Menurut Eko, delapan kasus pembunuhan jurnalis itu yang kasusnya tak terselesaikan adalah kasus pembunuhan Fuad Muhammad Syarifuddin alias Udin (jurnalis Harian Bernas di Yogyakarta, 16 Agustus 1996), Naimullah (jurnalis Harian Sinar Pagi di Kalimantan Barat, ditemukan tewas pada 25 Juli 1997), Agus Mulyawan (jurnalis Asia Press di Timor Timur, 25 September 1999), Muhammad Jamaluddin (jurnalis kamera TVRI di Aceh, ditemukan tewas pada 17 Juni 2003), Ersa Siregar, jurnalis RCTI di Nangroe Aceh Darussalam, 29 Desember 2003), Herliyanto (jurnalis lepas tabloid Delta Pos Sidoarjo di Jawa Timur, ditemukan tewas pada 29 April 2006), Adriansyah Matra’is Wibisono (jurnalis TV lokal di Merauke, Papua, ditemukan pada 29 Juli 2010) dan Alfred Mirulewan (jurnalis tabloid Pelangi, Maluku, ditemukan tewas pada 18 Desember 2010).

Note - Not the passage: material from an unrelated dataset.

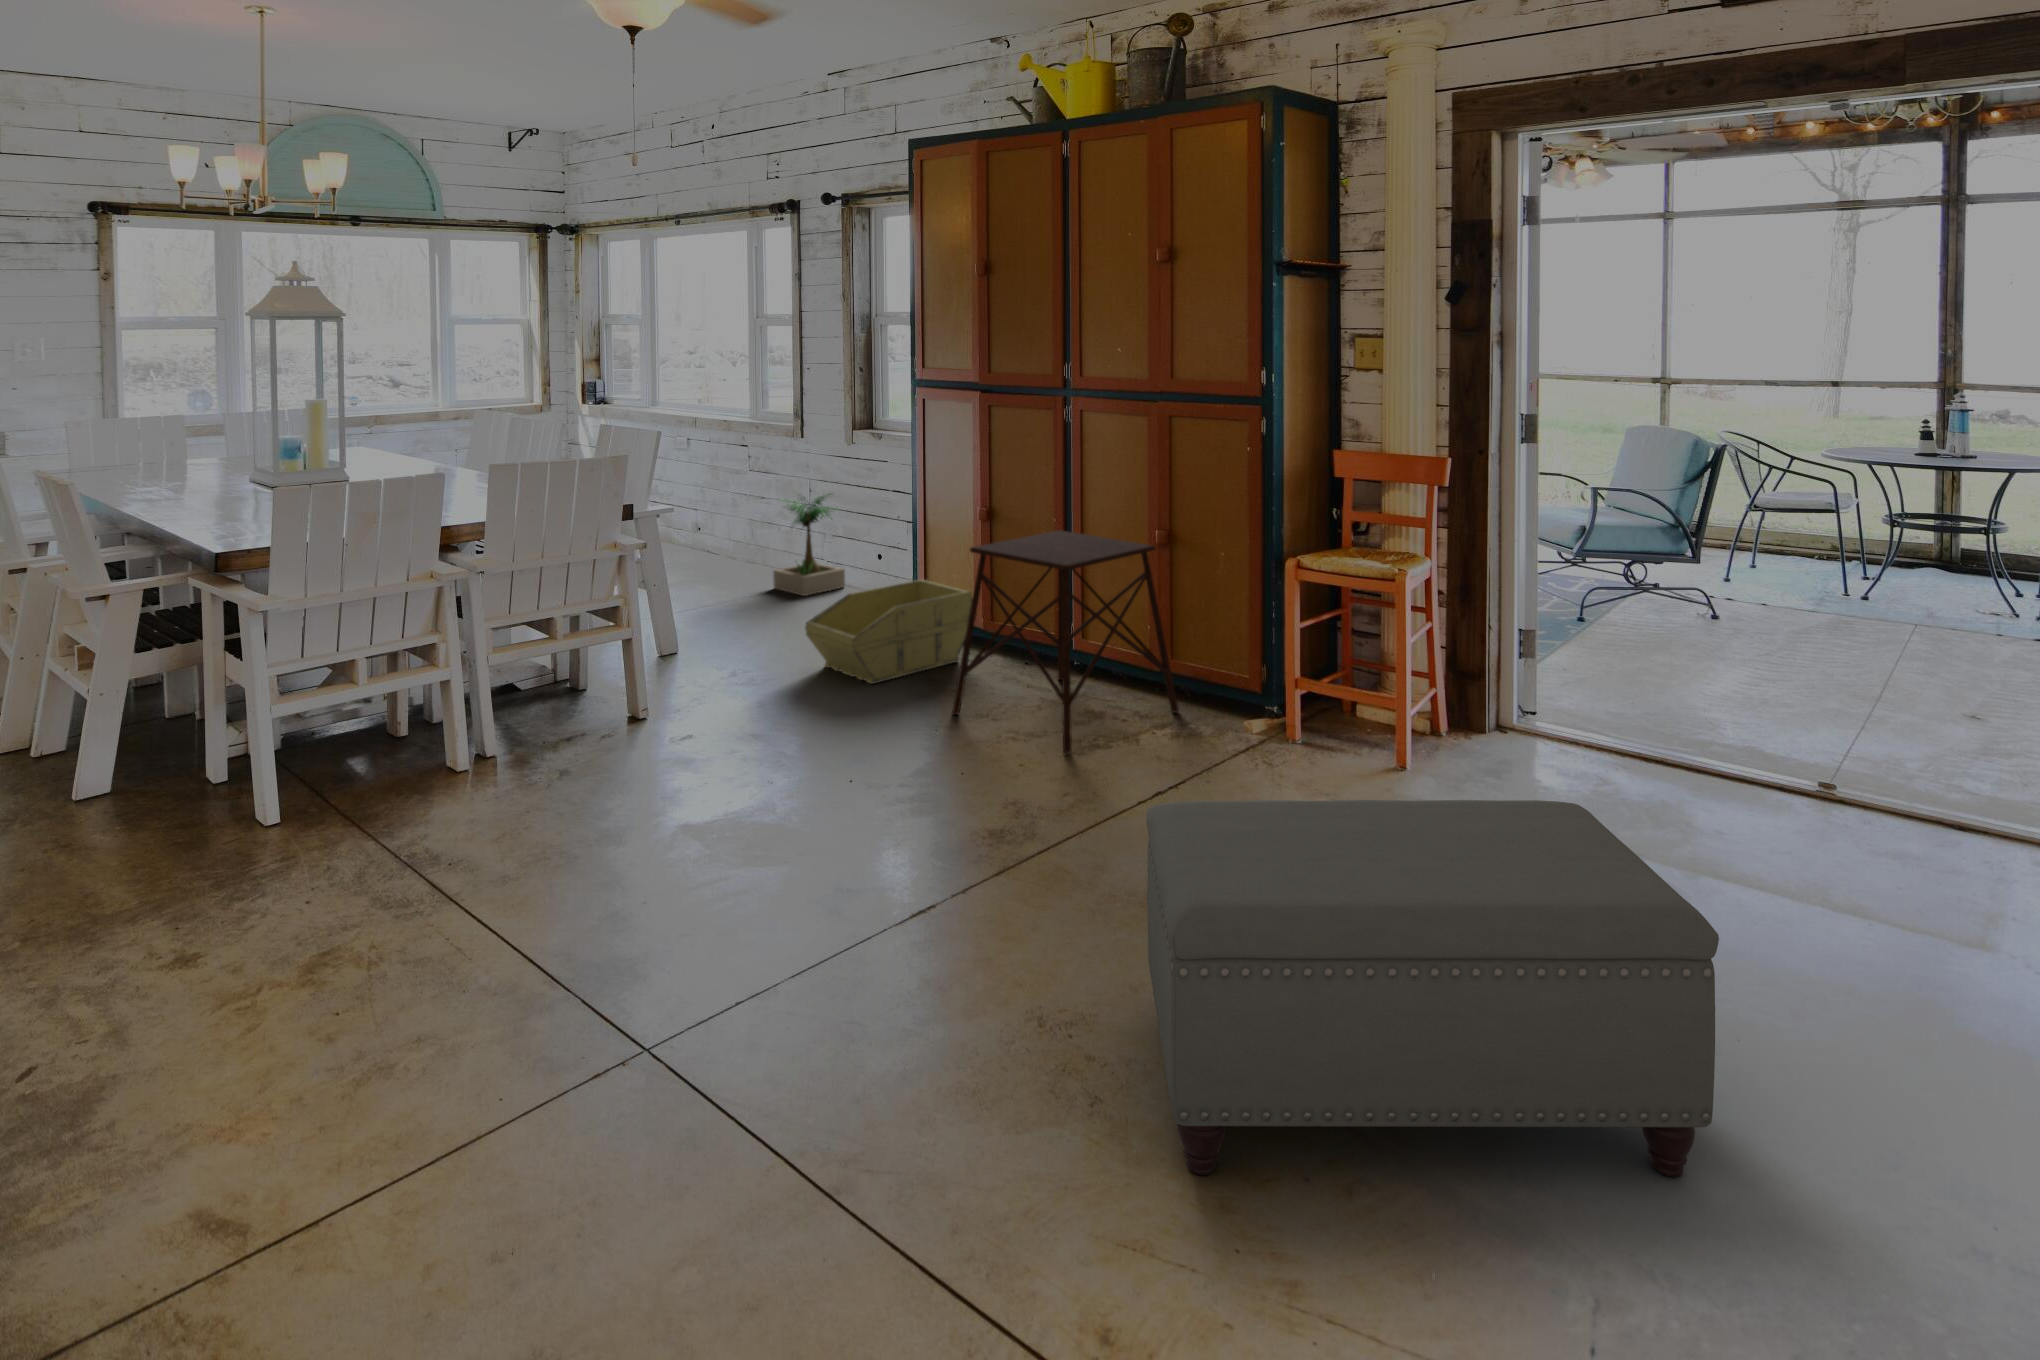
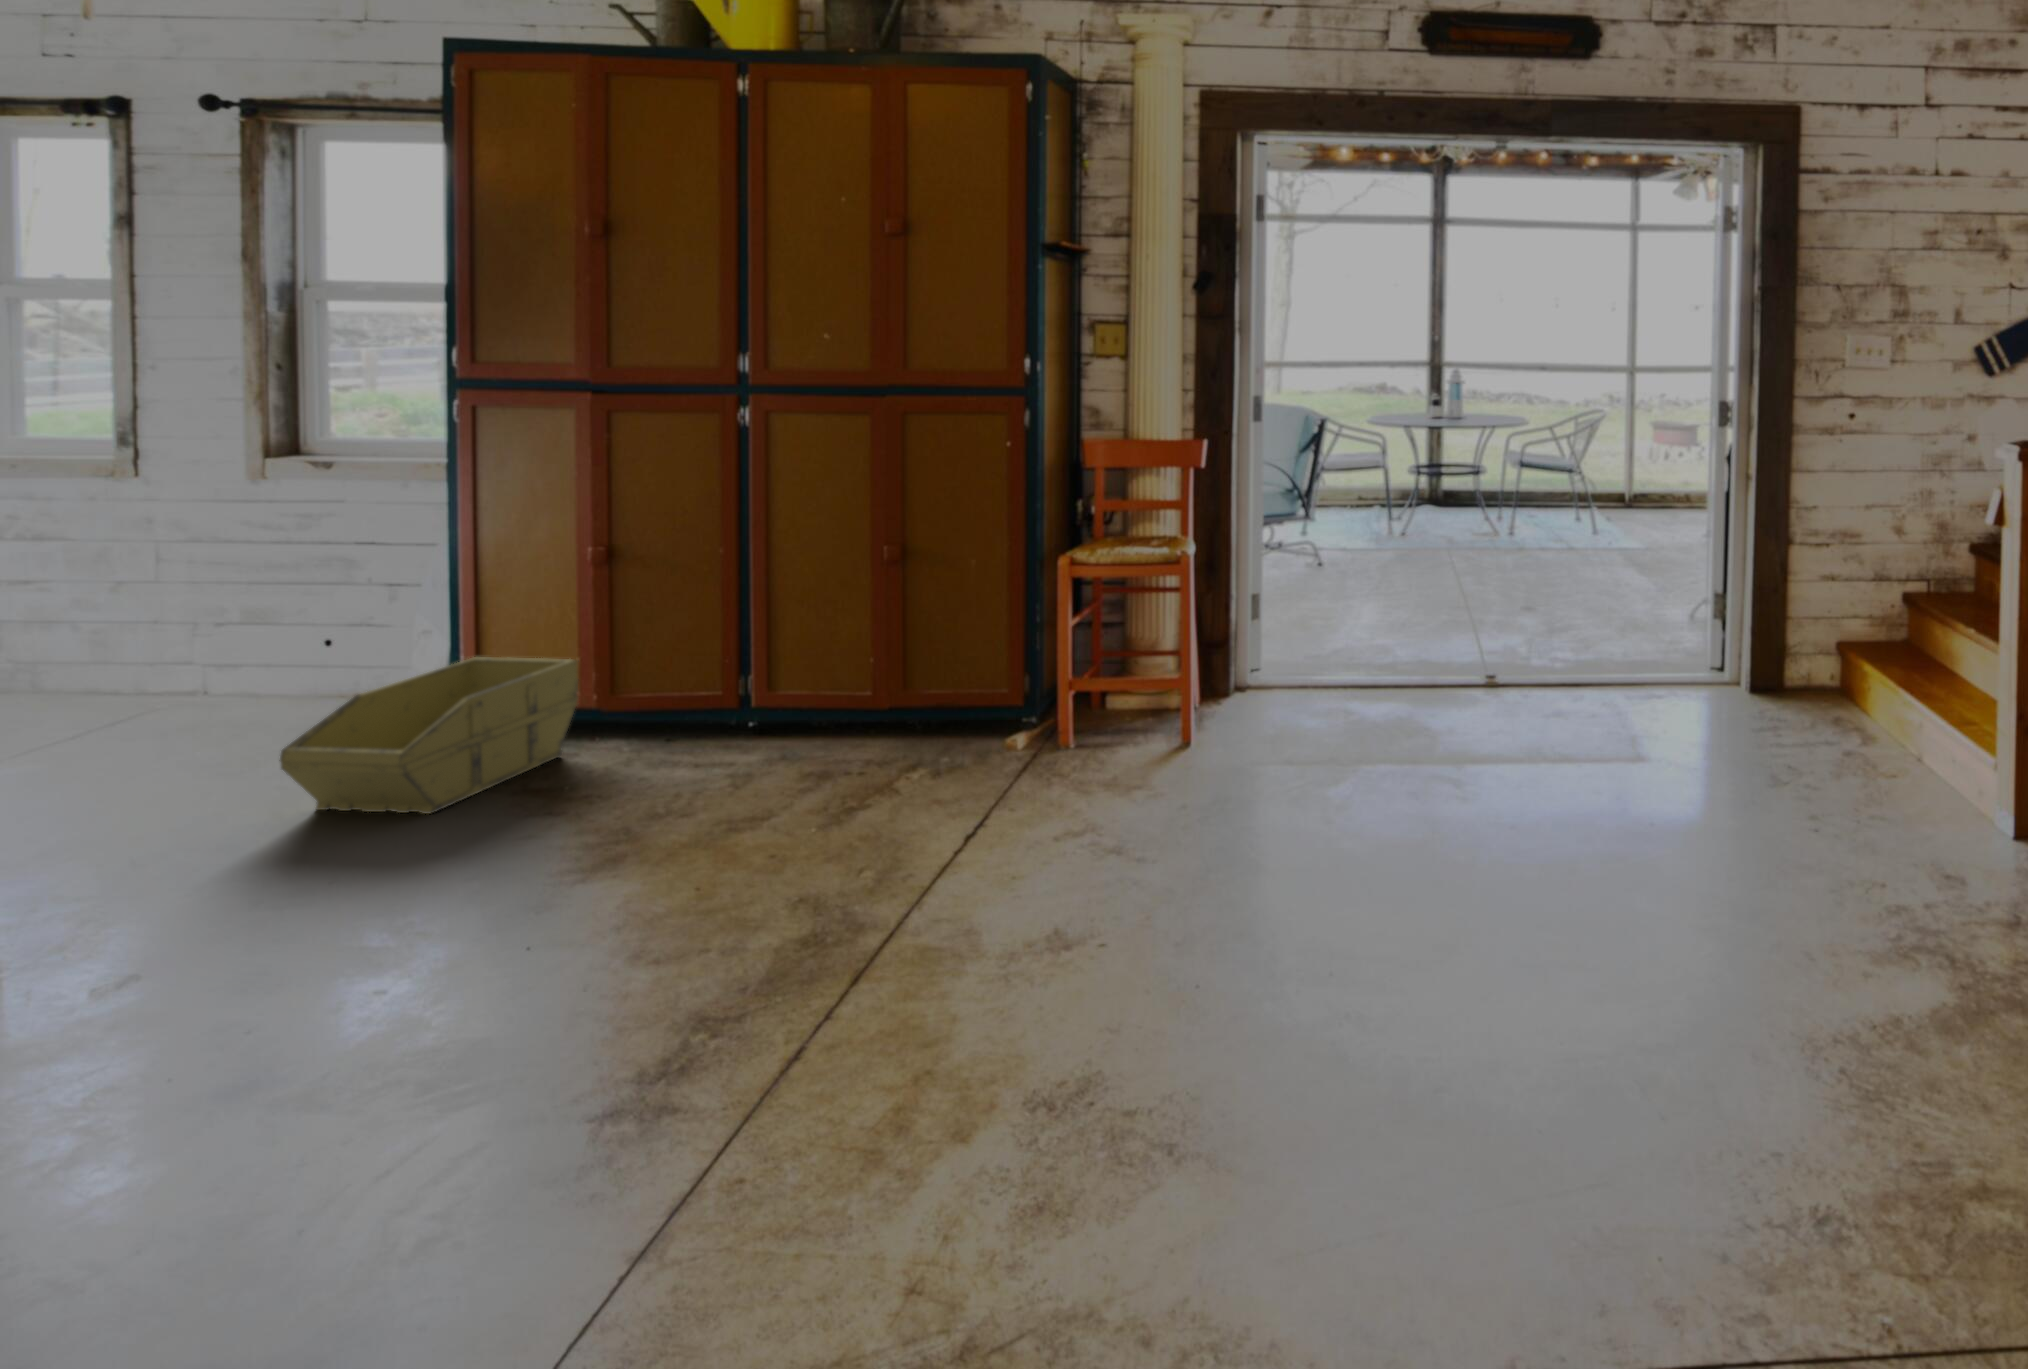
potted plant: present [773,494,845,596] -> none [81,554,264,723]
side table: present [952,530,1178,753] -> none [603,561,919,822]
ottoman: present [1146,800,1719,1177] -> none [1095,717,1591,1142]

“Eko mengatakan, praktik impunitas terhadap para pembunuh jurnalis telah menyuburkan praktik kekerasan terhadap jurnalis yang meliput di lapangan,” Eko menambahkan.
Data AJI Indonesia menunjukkan kasus kekerasan yang terjadi setiap tahunnya tidak pernah kurang dari 30 kasus. Kekerasan terhadap jurnalis dilakukan oleh beragam kelompok, mulai dari polisi, tentara, pejabat publik seperti gubernur atau kepala dinas, anggota legislatif, maupun aparat penegak hukum lain seperti jaksa dan hakim. Perilaku aparatur negara yang abai terhadap perlindungan jurnalis juga mengakibatkan semakin banyaknya masyarakat umum yang melakukan kekerasan terhadap jurnalis yang bekerja.